Me gusta volver con la imaginación a aquellos años en los que Jesús permaneció junto a su Madre, que abarcan casi toda la vida de Nuestro Señor en este mundo. Verle pequeño, cuando María lo cuida y lo besa y lo entretiene. Verle crecer, ante los ojos enamorados de su Madre y de José, su padre en la tierra. Con cuánta ternura y con cuánta delicadeza María y el Santo Patriarca se preocuparían de Jesús durante su infancia y, en silencio, aprenderían mucho y constantemente de Él.
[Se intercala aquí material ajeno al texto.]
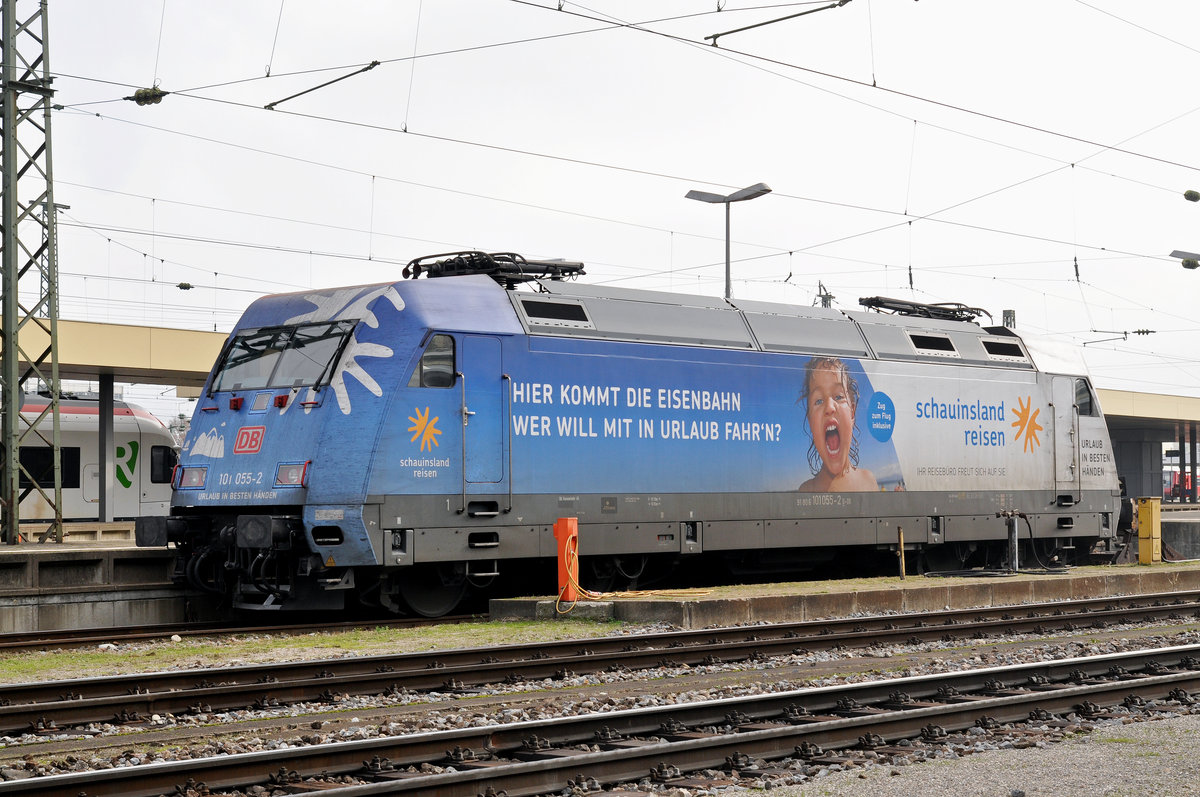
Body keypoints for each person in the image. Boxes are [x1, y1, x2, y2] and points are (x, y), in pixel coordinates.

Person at [798, 356, 879, 492]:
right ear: (811, 422)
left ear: (852, 412)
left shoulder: (867, 481)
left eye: (838, 397)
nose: (830, 407)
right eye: (818, 401)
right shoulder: (806, 490)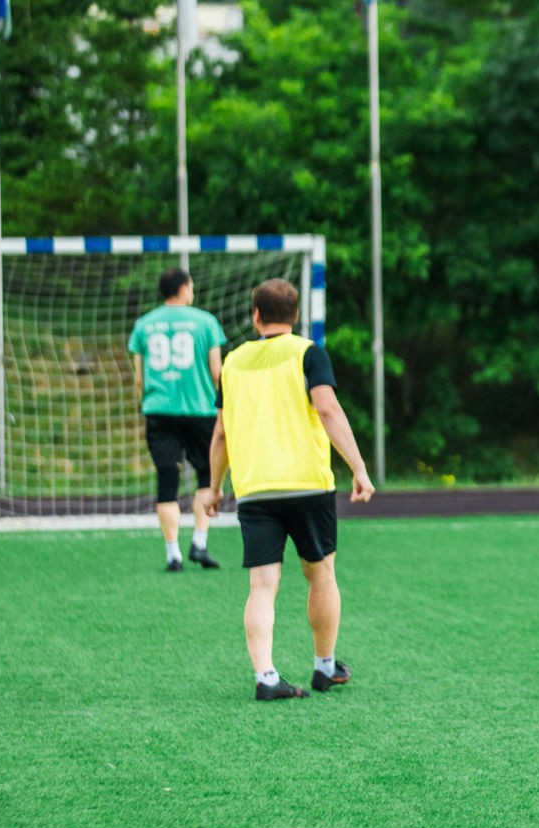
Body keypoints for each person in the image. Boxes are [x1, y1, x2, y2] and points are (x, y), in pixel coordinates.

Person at [206, 279, 375, 701]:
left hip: (254, 489)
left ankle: (265, 677)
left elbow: (221, 433)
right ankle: (324, 666)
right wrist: (358, 467)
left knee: (262, 586)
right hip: (307, 485)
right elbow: (327, 408)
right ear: (296, 315)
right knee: (321, 573)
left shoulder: (233, 362)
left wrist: (214, 487)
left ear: (256, 316)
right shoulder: (308, 352)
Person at [128, 268, 227, 571]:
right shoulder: (205, 322)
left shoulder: (144, 324)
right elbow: (217, 372)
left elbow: (139, 376)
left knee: (167, 480)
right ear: (184, 288)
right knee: (206, 476)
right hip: (200, 410)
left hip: (159, 410)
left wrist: (149, 401)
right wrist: (224, 405)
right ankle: (199, 542)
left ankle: (173, 553)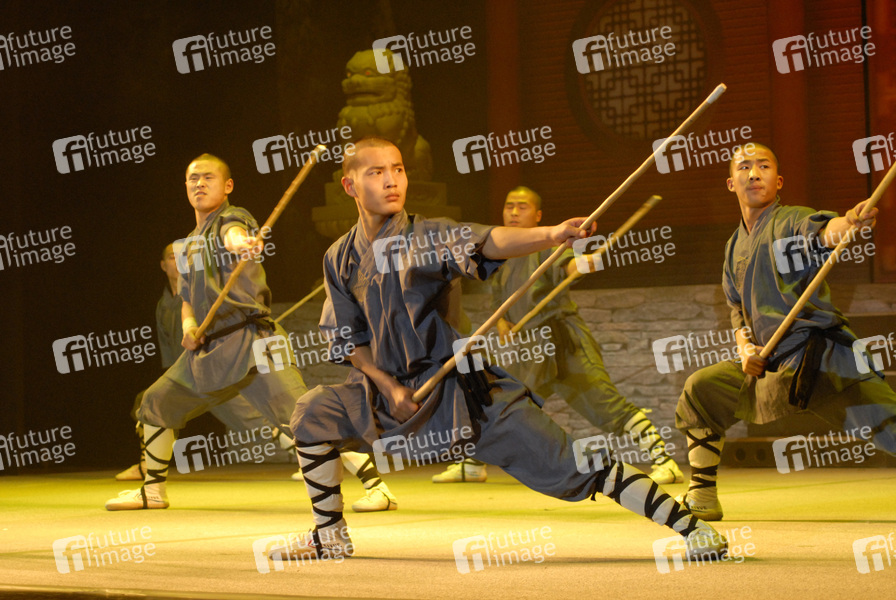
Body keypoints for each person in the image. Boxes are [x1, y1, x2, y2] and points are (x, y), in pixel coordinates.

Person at [273, 137, 726, 560]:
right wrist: (387, 386)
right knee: (312, 412)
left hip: (461, 395)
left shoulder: (427, 236)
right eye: (376, 172)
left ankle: (691, 528)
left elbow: (488, 239)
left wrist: (551, 234)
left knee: (575, 464)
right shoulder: (340, 256)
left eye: (398, 169)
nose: (392, 180)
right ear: (350, 185)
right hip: (386, 396)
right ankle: (329, 536)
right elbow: (348, 338)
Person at [106, 154, 396, 512]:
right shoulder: (185, 245)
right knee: (156, 402)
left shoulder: (233, 218)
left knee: (303, 418)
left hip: (254, 343)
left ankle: (378, 489)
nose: (199, 184)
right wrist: (189, 327)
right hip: (208, 351)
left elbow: (234, 235)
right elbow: (187, 301)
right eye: (193, 178)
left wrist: (242, 243)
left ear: (227, 186)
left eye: (208, 177)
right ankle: (152, 491)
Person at [675, 143, 896, 521]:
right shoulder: (732, 248)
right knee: (702, 389)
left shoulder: (792, 221)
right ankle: (703, 494)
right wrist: (745, 349)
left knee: (890, 426)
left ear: (778, 181)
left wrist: (849, 222)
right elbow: (736, 310)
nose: (754, 173)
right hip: (771, 364)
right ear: (731, 183)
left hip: (822, 358)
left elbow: (826, 233)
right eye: (744, 167)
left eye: (763, 166)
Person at [433, 187, 682, 484]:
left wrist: (581, 264)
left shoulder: (547, 246)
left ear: (538, 215)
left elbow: (567, 265)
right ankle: (474, 464)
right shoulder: (503, 254)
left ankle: (664, 461)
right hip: (531, 350)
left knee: (604, 404)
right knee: (500, 400)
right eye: (509, 206)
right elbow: (501, 299)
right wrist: (502, 323)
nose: (514, 212)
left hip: (563, 343)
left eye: (522, 206)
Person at [114, 243, 290, 482]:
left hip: (217, 368)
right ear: (163, 266)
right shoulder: (164, 305)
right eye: (172, 257)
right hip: (191, 373)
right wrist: (175, 380)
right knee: (148, 402)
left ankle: (312, 457)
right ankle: (148, 467)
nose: (178, 261)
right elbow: (168, 348)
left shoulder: (202, 293)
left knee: (257, 423)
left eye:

Sus almas se irían haciendo al alma de aquel Hijo, Hombre y Dios. Por eso la Madre –y, después de Ella, José– conoce como nadie los sentimientos del Corazón de Cristo, y los dos son el camino mejor, afirmaría que el único, para llegar al Salvador.

«Que en cada uno de vosotros, escribía San Ambrosio, esté el alma de María, para alabar al Señor; que en cada uno esté el espíritu de María, para gozarse en Dios». Y este Padre de la Iglesia añade unas consideraciones que a primera vista resultan atrevidas, pero que tienen un sentido espiritual claro para la vida del cristiano. «Según la carne, una sola es la Madre de Cristo; según la fe, Cristo es fruto de todos nosotros»12.

Si nos identificamos con María, si imitamos sus virtudes, podremos lograr que Cristo nazca, por la gracia, en el alma de muchos que se identificarán con Él por la acción del Espíritu Santo. Si imitamos a María, de alguna manera participaremos en su maternidad espiritual. En silencio, como Nuestra Señora; sin que se note, casi sin palabras, con el testimonio íntegro y coherente de una conducta cristiana, con la generosidad de repetir sin cesar un fiat que se renueva como algo íntimo entre nosotros y Dios.

Notas
12

S. Ambrosio, Expositio Evangelii secundum Lucam, 2, 26 (PL 15, 1561).